Salah satu contoh konkret dari strategi ini terlihat pada publikasi rutin terkait perbaikan jalan dan drainase, yang secara bertahap ikut mengubah persepsi publik terhadap Kota Medan. Kota ini sebelumnya sempat melekat dengan julukan “kota sejuta lubang” akibat kondisi jalan yang rusak di berbagai titik. Dengan mendokumentasikan dan menyebarluaskan setiap tahap perbaikan infrastruktur secara terbuka, Kominfo Medan berupaya menggeser narasi tersebut menjadi citra kota yang terus berbenah dan responsif terhadap keluhan warga.
Pendekatan ini menegaskan bahwa keterbukaan informasi pembangunan bukan hanya soal pencitraan, melainkan juga bentuk akuntabilitas pemerintah kepada publik atas penggunaan anggaran dan pelaksanaan program kerja.
Selain Arrahmaan Pane, kegiatan UKWR tersebut juga menghadirkan dua narasumber lain dari sektor berbeda, yakni Kepala Perwakilan Bank Indonesia (BI) Provinsi Sumatera Utara, Ameriza M. Moesa, serta Kepala Biro Pengembangan Strategi Bisnis PT Angkasa Pura Aviasi Bandara Internasional Kualanamu, Rio Eka Putra. Kehadiran narasumber lintas sektor ini memperkaya materi uji kompetensi bagi para wartawan radio peserta UKWR, yang tidak hanya dibekali pemahaman jurnalistik, tetapi juga wawasan mengenai isu ekonomi, kebandarudaraan, dan komunikasi publik pemerintahan.
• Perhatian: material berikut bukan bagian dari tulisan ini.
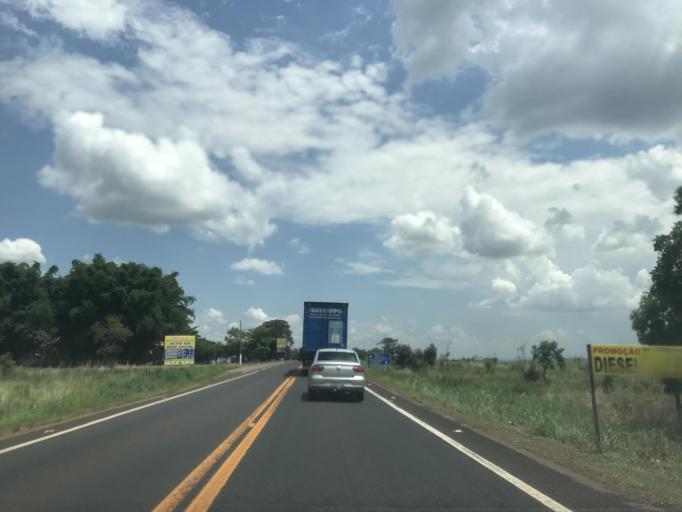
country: BR
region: Goias
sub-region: Caldas Novas
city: Caldas Novas
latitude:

Uji Kompetensi Wartawan Radio sendiri merupakan agenda rutin yang diselenggarakan RRI untuk menstandarkan kompetensi para jurnalis radio di wilayah kerjanya. Dengan dilibatkannya kepala daerah dan pejabat komunikasi publik sebagai narasumber, kegiatan ini juga menjadi ruang berbagi pengalaman mengenai bagaimana instansi pemerintah mengelola informasi di tengah derasnya arus digitalisasi.
Bagi Kominfo Medan, konsistensi dalam mempublikasikan hasil kerja nyata dinilai menjadi kunci membangun kepercayaan publik. Semakin sering warga melihat bukti perbaikan di lingkungan sekitar mereka melalui unggahan resmi pemerintah, semakin kuat pula legitimasi narasi pembangunan yang disampaikan Pemko Medan lewat kanal digitalnya.